La réalité a eu raison de la toile d'araignée d'illusions tissée par Modi depuis plus d'une décennie : l'Inde faisait des pas de géant pour devenir une superpuissance, elle était respectée sur la scène internationale et crainte en raison de son leadership musclé et décisif, le temps des hindous était venu, l'opposition était faible, effacée parce que laïque et incapable de diriger le pays, et l'Inde était en passe de retrouver sa gloire perdue d'empire hindou. Il a personnalisé tout ce qui l'entourait ; il a projeté une longue ombre dans laquelle tout pâlissait ; il a plié toutes les institutions à sa volonté ; il a terrorisé ses rivaux au sein de son propre parti et emprisonné nombre de ses opposants à l'extérieur ; il a acheté ceux qui étaient disponibles pour les enchères et a brouillé la distinction entre l'État et lui-même.

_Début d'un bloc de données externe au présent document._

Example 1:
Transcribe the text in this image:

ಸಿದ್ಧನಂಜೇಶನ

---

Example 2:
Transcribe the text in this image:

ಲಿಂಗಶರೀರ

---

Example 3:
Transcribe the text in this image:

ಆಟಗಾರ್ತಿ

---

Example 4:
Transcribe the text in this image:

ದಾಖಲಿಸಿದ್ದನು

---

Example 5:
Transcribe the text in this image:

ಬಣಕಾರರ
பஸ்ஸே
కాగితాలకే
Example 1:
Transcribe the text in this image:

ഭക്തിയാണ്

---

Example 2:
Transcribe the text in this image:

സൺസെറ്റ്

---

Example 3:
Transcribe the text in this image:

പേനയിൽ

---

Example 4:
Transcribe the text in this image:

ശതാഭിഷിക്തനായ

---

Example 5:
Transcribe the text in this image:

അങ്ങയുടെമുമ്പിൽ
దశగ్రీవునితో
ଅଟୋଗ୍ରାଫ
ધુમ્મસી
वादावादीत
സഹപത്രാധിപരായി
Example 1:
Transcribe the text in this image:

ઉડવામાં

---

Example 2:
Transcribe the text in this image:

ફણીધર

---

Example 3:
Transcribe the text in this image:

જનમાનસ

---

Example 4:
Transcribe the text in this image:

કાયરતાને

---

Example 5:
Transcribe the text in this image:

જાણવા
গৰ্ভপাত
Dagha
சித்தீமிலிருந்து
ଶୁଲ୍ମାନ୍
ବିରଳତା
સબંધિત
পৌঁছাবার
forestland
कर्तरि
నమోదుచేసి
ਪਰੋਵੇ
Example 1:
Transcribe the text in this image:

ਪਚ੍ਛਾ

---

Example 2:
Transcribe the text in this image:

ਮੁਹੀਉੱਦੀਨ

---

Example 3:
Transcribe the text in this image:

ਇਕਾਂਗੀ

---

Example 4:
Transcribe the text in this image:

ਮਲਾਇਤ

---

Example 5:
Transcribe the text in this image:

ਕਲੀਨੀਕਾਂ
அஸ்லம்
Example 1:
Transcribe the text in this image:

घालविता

Le BJP souhaitait obtenir une large majorité pour modifier la Constitution laïque et faire de l'Inde un pays hindou de jure. Les castes inférieures hindoues ont pris peur, calculant qu'elles perdraient même les quelques droits constitutionnels dont elles jouissent nominalement. Ses admirateurs les plus pauvres, autrefois séduits par le nationalisme hindou, ont été désenchantés par l'inflation, la croissance sans emploi et la négligence des systèmes publics de santé, d'éducation et de transport dont ils dépendent. Les rumeurs ont toujours été un outil puissant dans la politique indienne, depuis le mouvement anticolonialiste, et cette fois-ci, elles ont trouvé un hôte enthousiaste chez les personnes frappées par les difficultés économiques, qui pensaient qu'un Modi victorieux les priverait de leurs droits constitutionnels et de leurs moyens de subsistance.
Le champ des hommes et femmes de Dieu est très encombré en Inde, mais Modi reste le grand prétendant du nationalisme religieux-entrepreneurial. Il s'agit d'un moment décisif, mais il est difficile de prévoir de quel côté l'eau va couler. Sera-t-il affaibli par tous les compromis qu'il doit faire, ou choisira-t-il une autocratie non déguisée ? L'opposition peut-elle rester soudée et Rahul Gandhi, issu de la dynastie Nehru, sera-t-il finalement accepté par la population comme l'alternative à Modi ? L'hindouisme politique sera-t-il capable de maintenir sa propre unité ? Comment le gouvernement peut-il augmenter les dépenses sociales sans ralentir la concentration des richesses entre les mains de ceux qui financent la droite hindoue ?
L'avenir est peut-être trop incertain, même pour les perruches tireuses de cartes des astrologues de rue, mais l'opinion générale est que le feu de la résistance populaire va au moins se rallumer après avoir failli s'éteindre.